Exercise directions – Transcribe the records underneath word for word, and leave no line out.

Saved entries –
-.-.-

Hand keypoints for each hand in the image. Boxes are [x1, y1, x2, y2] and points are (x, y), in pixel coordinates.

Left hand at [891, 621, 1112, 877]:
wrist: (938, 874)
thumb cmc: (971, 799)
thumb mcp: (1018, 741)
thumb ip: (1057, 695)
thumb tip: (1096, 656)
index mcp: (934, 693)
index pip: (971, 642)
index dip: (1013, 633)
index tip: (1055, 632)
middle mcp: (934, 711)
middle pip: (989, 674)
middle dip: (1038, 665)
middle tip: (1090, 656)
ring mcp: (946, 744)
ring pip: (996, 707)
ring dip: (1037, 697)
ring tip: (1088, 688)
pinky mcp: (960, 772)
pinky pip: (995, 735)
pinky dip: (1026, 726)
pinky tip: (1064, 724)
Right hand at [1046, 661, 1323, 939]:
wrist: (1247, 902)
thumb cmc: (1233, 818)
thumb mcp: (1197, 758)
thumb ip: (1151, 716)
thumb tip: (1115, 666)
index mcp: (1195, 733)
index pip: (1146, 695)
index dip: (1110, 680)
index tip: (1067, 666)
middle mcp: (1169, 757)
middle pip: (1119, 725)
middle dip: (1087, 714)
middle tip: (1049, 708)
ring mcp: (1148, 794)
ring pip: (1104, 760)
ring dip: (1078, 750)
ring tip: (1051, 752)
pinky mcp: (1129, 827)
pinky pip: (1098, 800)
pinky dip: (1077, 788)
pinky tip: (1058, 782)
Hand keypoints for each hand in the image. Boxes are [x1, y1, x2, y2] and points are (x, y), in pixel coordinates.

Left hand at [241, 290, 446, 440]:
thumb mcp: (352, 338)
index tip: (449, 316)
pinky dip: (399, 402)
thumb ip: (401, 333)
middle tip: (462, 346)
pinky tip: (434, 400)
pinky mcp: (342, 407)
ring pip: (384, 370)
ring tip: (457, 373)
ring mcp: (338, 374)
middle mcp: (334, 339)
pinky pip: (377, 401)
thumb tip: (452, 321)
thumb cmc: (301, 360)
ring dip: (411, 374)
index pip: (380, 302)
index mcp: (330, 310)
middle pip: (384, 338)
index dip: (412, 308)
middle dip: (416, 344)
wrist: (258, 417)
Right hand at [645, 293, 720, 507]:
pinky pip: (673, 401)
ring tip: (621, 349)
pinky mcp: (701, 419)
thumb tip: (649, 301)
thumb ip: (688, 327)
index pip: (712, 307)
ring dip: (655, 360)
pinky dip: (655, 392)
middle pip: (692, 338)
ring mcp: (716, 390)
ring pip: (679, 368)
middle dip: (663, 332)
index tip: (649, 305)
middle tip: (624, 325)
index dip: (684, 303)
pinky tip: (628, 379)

-.-.-

Result –
Hand keypoints for each hand in the image. Boxes are [x1, y1, x2, y2] and points are (x, y), in pixel coordinates.

Left hand at [891, 621, 1112, 877]:
wrist: (938, 874)
thumb cmc: (971, 799)
thumb mcp: (1018, 741)
thumb ip: (1057, 695)
thumb tip: (1096, 656)
index mcp: (934, 693)
index pip: (971, 642)
index dip: (1013, 633)
index tip: (1055, 632)
middle mcp: (934, 711)
middle pip: (989, 674)
middle dip: (1038, 665)
middle tip: (1090, 656)
ring mcp: (946, 744)
ring pip: (996, 707)
ring dip: (1037, 697)
ring tip: (1088, 688)
pinky mcp: (960, 772)
pinky pip: (995, 735)
pinky dip: (1026, 726)
pinky tip: (1064, 724)
Right hand at [1046, 661, 1323, 939]:
wrist: (1247, 902)
thumb cmc: (1233, 818)
thumb mcp: (1197, 758)
thumb ip: (1151, 716)
thumb tip: (1115, 666)
index mcp: (1195, 733)
index pip: (1146, 695)
index dip: (1110, 680)
index tip: (1067, 666)
middle mcp: (1169, 757)
middle pip: (1119, 725)
middle dip: (1087, 714)
middle tip: (1049, 708)
ring mcp: (1148, 794)
ring pip: (1104, 760)
ring dip: (1078, 750)
ring tip: (1051, 752)
pinky mcp: (1129, 827)
pinky pip: (1098, 800)
pinky dip: (1077, 788)
pinky tip: (1058, 782)
Hand keypoints for each hand in the image. Boxes are [x1, y1, x2, y2] and points are (x, y), in pixel coordinates.

Left hand at [241, 290, 446, 440]:
thumb mcp: (352, 338)
index tip: (449, 316)
pinky dip: (399, 402)
thumb ip: (401, 333)
middle tip: (462, 346)
pinky tip: (434, 400)
pinky mcp: (342, 407)
ring pip: (384, 370)
ring tip: (457, 373)
ring mcp: (338, 374)
middle mcp: (334, 339)
pinky pip: (377, 401)
thumb tip: (452, 321)
thumb cmc: (301, 360)
ring dip: (411, 374)
index pip: (380, 302)
index mcp: (330, 310)
middle pip: (384, 338)
index dip: (412, 308)
middle dip: (416, 344)
wrist: (258, 417)
Right hand at [645, 293, 720, 507]:
pinky pip: (673, 401)
ring tip: (621, 349)
pinky mcp: (701, 419)
thumb tip: (649, 301)
thumb ip: (688, 327)
index pip: (712, 307)
ring dip: (655, 360)
pinky dip: (655, 392)
middle pip: (692, 338)
ring mcp: (716, 390)
ring pip: (679, 368)
middle dip: (663, 332)
index tip: (649, 305)
middle tip: (624, 325)
index dip: (684, 303)
pinky tip: (628, 379)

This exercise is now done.